Ibrahim Kalil Diallo du syndicat de la presse : « La presse guinéenne veut opérer une révolution sans arme… »

Dans le cadre de leur lutte pour l’amélioration des conditions de vie et de travail des journalistes, les membres du Syndicat des Professionnels de la Presse de Guinée (SPPG) étaient face à leurs confrères des médias publics et privés, ce mercredi 26 juillet 2017, pour annoncer une journée de concertations sur le projet de convention collective, prévue le 1er Aout prochain.

 

Selon Sidy Diallo, le secrétaire général du SPPG, son organisation ne peut pas prendre cette lourde responsabilité toute seule pour aller défendre toute la corporation si toute fois les membres de cette corporation ne prennent pas part à cette concertation.

C’est pourquoi, dit-il, les représentants des rédactions viendront, le 1er Aout prochain pour discuter sur le contenu de cette convention collective.

« C’est avec ça que nous allons faire face aux patrons de presse, qui actuellement sont en train d’échanger au tour de ce projet proposé par le syndicat des professionnels de la Presse de Guinée », a déclaré Sidy Diallo.

De son côté le secrétaire générale chargé des questions juridiques et externes, Ibrahim Kalil Diallo estime que bon nombre d’hommes de médias ne font pas la lutte qu’il faut pour atteindre l’objectif de SPPG, qui est l’amélioration des conditions de vie et de travail des journalistes en république de Guinée.

« La lutte qu’il faut c’est de se battre au sein de ce syndicat et avec ce syndicat pour amener nos patrons et nos autorités à nous doter d’une convention collective, qui est non seulement avantageuse pour nous, mais aussi contraignante pour nous ainsi que pour nos patrons », a-t-il fait savoir.

Et de poursuivre : « La presse guinéenne veut opérer une révolution sans arme.

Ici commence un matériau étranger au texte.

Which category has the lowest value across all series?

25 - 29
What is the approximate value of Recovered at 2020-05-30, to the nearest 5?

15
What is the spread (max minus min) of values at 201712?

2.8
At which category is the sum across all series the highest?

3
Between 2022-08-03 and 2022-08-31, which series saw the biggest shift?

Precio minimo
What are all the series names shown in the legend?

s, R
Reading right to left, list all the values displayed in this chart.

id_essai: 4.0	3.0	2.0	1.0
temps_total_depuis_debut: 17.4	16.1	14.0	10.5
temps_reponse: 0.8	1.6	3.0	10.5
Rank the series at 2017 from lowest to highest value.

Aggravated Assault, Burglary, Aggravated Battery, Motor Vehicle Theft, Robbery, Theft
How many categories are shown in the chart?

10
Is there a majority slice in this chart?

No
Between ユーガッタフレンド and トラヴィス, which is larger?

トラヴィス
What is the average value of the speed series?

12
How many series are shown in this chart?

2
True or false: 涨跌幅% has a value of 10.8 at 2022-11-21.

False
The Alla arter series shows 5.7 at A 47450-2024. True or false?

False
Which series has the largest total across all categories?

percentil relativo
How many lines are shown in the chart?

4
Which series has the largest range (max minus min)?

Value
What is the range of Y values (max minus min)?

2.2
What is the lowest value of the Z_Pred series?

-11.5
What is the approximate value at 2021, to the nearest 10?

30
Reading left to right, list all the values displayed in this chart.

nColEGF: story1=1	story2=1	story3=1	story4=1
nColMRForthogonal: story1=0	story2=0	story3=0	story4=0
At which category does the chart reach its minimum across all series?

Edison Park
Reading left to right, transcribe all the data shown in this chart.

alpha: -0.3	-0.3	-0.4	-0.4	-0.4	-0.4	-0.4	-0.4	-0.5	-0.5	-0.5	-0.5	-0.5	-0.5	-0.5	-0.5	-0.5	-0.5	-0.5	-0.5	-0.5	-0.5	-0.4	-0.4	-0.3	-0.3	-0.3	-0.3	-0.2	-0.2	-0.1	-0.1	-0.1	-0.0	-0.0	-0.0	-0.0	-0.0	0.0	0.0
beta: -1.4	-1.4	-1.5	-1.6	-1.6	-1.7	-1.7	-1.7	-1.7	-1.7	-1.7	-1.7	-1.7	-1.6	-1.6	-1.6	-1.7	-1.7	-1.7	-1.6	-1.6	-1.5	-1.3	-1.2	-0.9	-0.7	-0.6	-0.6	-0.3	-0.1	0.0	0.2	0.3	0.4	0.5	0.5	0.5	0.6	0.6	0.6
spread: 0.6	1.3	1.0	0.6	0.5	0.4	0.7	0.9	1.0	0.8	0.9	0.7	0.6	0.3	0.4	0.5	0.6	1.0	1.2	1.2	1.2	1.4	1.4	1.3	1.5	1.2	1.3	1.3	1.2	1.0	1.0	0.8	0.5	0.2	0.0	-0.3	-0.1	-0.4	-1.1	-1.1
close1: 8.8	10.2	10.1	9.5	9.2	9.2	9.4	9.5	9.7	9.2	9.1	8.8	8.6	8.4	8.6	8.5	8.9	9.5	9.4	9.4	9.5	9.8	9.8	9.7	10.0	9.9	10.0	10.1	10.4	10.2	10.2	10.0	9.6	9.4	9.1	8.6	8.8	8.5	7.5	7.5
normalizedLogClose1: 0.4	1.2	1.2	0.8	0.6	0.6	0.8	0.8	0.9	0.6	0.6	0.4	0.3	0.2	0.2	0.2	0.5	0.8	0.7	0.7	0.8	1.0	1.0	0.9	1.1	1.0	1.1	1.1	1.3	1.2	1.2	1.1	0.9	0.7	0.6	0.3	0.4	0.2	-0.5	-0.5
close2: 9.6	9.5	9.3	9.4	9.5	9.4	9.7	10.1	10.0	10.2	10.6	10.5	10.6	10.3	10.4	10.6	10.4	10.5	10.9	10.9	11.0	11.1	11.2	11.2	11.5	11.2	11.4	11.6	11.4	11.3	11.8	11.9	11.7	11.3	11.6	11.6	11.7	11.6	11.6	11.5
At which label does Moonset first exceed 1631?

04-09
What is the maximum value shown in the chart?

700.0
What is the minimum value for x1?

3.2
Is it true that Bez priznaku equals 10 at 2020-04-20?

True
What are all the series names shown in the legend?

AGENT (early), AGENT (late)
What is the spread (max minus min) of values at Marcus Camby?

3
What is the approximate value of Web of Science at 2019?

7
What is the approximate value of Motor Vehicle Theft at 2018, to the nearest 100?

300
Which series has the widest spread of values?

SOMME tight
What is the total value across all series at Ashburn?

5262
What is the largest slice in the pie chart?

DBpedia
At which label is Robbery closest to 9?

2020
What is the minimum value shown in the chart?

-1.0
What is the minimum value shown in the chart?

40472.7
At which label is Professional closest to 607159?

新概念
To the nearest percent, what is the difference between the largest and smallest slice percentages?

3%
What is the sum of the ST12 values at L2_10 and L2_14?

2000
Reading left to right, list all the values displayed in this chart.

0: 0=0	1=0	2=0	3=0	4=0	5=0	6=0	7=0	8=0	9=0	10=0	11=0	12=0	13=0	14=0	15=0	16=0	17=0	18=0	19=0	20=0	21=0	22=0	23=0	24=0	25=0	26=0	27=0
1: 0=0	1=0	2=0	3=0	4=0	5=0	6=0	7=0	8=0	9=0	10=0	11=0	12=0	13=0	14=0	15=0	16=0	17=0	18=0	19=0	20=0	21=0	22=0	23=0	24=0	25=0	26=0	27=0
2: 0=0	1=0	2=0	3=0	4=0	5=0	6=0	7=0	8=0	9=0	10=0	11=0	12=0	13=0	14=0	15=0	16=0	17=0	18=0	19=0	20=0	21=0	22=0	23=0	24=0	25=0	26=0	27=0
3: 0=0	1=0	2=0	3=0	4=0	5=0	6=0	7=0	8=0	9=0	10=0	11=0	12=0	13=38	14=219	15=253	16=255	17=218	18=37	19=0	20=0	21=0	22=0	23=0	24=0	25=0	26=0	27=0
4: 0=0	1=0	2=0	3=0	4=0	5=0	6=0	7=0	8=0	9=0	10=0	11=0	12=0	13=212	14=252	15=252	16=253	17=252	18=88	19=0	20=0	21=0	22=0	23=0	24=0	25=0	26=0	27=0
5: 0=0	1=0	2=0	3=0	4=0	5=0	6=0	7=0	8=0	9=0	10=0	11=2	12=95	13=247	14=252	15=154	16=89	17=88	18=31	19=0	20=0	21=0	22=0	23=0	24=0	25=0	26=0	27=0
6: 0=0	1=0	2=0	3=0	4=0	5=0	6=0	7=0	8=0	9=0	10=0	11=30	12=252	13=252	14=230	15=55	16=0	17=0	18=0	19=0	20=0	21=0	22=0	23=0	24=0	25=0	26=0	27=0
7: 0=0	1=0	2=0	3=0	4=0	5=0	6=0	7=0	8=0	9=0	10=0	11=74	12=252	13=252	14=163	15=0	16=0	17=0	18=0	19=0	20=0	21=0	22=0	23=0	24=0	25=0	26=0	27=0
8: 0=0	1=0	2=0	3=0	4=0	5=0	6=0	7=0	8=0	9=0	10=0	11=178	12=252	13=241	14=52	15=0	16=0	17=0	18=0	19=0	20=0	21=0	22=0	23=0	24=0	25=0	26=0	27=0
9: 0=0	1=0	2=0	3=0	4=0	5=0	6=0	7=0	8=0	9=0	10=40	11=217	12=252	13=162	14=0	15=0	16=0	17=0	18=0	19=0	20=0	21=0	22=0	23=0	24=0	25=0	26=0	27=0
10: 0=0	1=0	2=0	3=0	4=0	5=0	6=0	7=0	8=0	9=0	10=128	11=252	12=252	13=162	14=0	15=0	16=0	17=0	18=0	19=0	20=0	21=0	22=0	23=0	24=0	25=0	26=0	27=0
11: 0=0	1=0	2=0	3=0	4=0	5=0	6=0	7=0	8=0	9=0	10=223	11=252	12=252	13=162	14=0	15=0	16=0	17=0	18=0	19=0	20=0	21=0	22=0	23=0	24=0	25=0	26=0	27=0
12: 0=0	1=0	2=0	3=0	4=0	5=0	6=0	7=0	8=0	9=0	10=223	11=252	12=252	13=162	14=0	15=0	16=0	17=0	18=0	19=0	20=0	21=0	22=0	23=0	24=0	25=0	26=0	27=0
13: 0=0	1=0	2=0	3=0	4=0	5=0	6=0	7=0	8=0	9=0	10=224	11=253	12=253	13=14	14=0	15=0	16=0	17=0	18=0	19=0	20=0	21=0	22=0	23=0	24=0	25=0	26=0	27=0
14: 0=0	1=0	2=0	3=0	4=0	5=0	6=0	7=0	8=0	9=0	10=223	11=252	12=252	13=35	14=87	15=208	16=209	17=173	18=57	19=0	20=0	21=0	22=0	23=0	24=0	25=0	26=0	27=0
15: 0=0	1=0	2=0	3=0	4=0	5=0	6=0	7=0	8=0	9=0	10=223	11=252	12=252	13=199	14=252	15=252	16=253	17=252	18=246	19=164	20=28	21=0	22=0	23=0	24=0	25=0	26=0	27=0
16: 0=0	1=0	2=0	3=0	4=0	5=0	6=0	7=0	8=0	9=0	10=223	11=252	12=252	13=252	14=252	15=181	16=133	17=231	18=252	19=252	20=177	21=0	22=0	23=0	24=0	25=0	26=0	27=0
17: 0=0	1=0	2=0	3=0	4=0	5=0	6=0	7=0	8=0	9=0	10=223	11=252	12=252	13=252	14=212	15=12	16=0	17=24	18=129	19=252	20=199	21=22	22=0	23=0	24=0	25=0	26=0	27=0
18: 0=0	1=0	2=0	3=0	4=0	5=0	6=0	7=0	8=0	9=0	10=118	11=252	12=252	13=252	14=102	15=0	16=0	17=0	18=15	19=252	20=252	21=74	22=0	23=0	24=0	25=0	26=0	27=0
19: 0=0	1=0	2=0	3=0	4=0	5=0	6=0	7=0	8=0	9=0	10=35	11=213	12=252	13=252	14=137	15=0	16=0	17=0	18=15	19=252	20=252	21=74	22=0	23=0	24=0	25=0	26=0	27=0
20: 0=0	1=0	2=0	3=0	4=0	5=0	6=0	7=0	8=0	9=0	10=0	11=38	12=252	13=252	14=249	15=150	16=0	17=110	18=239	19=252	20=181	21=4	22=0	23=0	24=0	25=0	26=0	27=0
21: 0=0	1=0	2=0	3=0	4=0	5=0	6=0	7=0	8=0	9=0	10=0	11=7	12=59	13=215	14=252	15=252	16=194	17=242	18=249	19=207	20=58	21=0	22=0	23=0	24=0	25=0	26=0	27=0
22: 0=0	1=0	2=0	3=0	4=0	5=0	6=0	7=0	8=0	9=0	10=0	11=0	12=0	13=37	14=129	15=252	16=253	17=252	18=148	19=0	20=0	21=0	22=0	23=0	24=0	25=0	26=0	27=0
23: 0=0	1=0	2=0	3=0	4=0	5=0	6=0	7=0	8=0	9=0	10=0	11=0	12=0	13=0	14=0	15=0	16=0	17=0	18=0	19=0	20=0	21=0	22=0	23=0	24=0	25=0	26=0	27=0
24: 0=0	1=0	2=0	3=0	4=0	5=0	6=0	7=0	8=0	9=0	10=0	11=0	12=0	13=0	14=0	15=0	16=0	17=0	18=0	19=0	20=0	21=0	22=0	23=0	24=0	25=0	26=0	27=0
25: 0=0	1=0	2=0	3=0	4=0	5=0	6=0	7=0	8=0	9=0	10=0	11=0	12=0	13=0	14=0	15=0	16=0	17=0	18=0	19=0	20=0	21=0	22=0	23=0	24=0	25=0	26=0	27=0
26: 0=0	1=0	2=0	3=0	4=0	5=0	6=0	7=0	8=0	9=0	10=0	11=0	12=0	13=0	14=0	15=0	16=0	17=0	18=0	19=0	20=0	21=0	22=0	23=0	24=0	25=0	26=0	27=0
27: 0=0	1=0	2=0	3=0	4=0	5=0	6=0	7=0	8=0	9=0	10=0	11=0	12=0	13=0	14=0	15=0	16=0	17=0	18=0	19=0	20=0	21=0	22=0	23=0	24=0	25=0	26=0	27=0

Les armes d’une révolution c’est la compétence, l’engagement et la détermination. On doit se battre ensemble pour l’élaboration de cette convention collective, pour le faire il faut premièrement la détermination, deuxièmement l’engagement et troisièmes l’accompagnement ».

En outre, Ibrahim kalil Diallo déplore le comportement de certains journalistes qui, dit-il, n’accompagnent pas la lutte du SPPG. Avant de renchérir : « Au niveau des associations de presse, il y a toujours des blocus même si de parts et d’autres du côté des responsables on exprime une certaine volonté pour l’atteinte de notre objectif, qui est celui d’avoir une convention collective pour la presse en Guinée. Cette lutte là on doit la mener, sinon personne ne viendra nous aidés à changer nos conditions de vie et de travail » a conclut le secrétaire générale chargé des affaire juridiques et externes du SPPG.